Singapore Airlines warns of tougher days after 181% profit jump

A Singapore Airlines Airbus A330 plane approaches Singapore's Changi Airport on January 5.
A Singapore Airlines Airbus A330 plane approaches Singapore's Changi Airport on January 5.PHOTO: REUTERS

SINGAPORE (BLOOMBERG) - Asia's marquee airlines are warning tougher competition is squeezing them.

Singapore Airlines said on Thursday (July 28) that passenger yields - a key measure of profitability in the industry - remain under pressure amid "aggressive capacity injection".

Yields declined to their lowest in more than six years in the first quarter.

Shares of SIA dropped 1.6 per cent to S$11.02 as of 9am in Singapore trading, while the Straits Times Index fell 1.1 per cent.

Earlier this month, Ivan Chu, chief executive officer of Cathay Pacific Airways, which dominates the Hong Kong financial hub, said there is "intense pressure" on the metric.

The expansion of the Middle East's "Big Three" - Emirates, Etihad Airways and Qatar Airways - and an unprecedented surge by budget airlines in the region is hurting the pricing power of Asian carriers. SIA CEO Goh Choon Phong and his Cathay counterpart Chu have ordered some US$20 billion in new aircraft to modernise their fleet and take on their competitors who are offering luxuries like on-board shower and butlers.

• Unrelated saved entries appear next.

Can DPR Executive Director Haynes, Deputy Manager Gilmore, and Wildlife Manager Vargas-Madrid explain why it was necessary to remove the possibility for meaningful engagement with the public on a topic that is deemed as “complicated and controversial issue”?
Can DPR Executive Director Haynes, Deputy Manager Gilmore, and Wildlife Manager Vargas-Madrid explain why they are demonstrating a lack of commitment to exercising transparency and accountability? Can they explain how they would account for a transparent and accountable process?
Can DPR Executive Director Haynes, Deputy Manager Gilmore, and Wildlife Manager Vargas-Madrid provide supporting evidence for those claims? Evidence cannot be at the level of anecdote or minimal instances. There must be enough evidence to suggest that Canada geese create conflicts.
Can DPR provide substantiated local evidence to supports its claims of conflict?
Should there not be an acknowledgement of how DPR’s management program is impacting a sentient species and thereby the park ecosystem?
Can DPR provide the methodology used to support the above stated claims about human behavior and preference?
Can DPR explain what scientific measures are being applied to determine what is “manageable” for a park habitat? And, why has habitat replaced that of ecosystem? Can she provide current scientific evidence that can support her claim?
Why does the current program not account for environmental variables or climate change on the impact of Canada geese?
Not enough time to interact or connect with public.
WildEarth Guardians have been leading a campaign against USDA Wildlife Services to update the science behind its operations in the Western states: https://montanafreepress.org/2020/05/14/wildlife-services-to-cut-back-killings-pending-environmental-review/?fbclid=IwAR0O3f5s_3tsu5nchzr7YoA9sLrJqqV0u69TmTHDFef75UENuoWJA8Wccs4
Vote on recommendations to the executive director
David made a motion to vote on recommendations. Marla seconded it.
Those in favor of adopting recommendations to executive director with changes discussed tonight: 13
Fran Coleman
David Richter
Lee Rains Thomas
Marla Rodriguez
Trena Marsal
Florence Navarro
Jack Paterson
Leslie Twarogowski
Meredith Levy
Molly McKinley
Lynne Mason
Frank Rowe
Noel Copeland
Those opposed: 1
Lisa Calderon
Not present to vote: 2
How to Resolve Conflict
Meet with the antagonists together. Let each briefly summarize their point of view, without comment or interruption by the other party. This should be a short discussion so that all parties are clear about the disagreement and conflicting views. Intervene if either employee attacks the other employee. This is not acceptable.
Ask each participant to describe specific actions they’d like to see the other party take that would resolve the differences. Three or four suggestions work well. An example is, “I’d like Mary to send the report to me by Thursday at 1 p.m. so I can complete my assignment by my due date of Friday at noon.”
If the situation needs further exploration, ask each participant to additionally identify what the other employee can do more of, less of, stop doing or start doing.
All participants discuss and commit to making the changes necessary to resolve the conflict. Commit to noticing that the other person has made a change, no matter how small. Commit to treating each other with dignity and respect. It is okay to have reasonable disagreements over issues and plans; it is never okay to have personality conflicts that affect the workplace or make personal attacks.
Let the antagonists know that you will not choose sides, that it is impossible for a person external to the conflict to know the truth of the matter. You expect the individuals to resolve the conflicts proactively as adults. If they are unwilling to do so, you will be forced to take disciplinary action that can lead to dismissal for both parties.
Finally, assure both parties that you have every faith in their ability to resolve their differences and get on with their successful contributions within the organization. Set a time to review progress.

"Yields will continue to erode for many quarters to come," said Mr Shukor Yusof, founder of aviation consulting firm Endau Analytics in Malaysia. "We are still in the downside of the cycle, especially for the premium sector. There is still some overcapacity in the market."

SIA, which is the only Asian airline to have flown the Concorde and first in the world to fly the A380 superjumbo, on Thursday reported first-quarter profit almost tripled as lower oil prices reduced costs and the company benefited from the sale of a stake by its subsidiary. Net income jumped to S$256.6 million in the three months ended in June even as sales declined 2.1 per cent to S$3.6 billion.

But yields, or the revenue earned from a passenger for flying a kilometre, was 10.3 Singapore cents in the quarter ended in June, compared with 10.7 Singapore cents in the same quarter a year earlier.

"The business outlook for the parent airline company remains challenging amid economic weakness and geopolitical concerns in some markets," SIA said in the statement. "Competition remains intense with aggressive capacity injection, and yields will continue to remain under pressure. Yields will be further diluted if key revenue-generating currencies depreciate against the Singapore dollar."

Cathay Pacific, which is due to detail first-half earnings next month, is projected to report a net income of HK$5.13 billion (S$893 million) for the year, according to the average estimate of 17 analysts compiled by Bloomberg. Last year, the carrier had a net profit of HK$6 billion.

SIA's first-quarter numbers benefited from an increase in passenger numbers as economic growth from China to South-east Asia to India allowed more people to travel for work and leisure. CEO Goh took over low-fare subsidiary Tiger Airways to integrate with long-haul budget airline Scoot.

SIA carried 4.63 million passengers at its main airline in the fiscal first quarter, 1.3 per cent more than the 4.57 million a year earlier. It filled 75.8 per cent of seats, compared with 76.3 per cent a year earlier.

A more than 50 per cent decline in oil prices in the past two years has helped reduce costs for most airlines, whose single biggest expense is fuel.

SIA needs new passengers to stem a slide in earnings. The carrier is counting on cabin comforts to lure higher-end passengers used to its fully flat beds as well as more price-conscious customers.

The carrier has been looking to build alliances abroad as part of a multi-hub strategy. It partnered with India's Tata Group to start Vistara in January 2015 and owns about 23 per cent of Virgin Australia Holdings Ltd. The company's Scoot unit also teamed up with Nok Airlines of Thailand to set up NokScoot.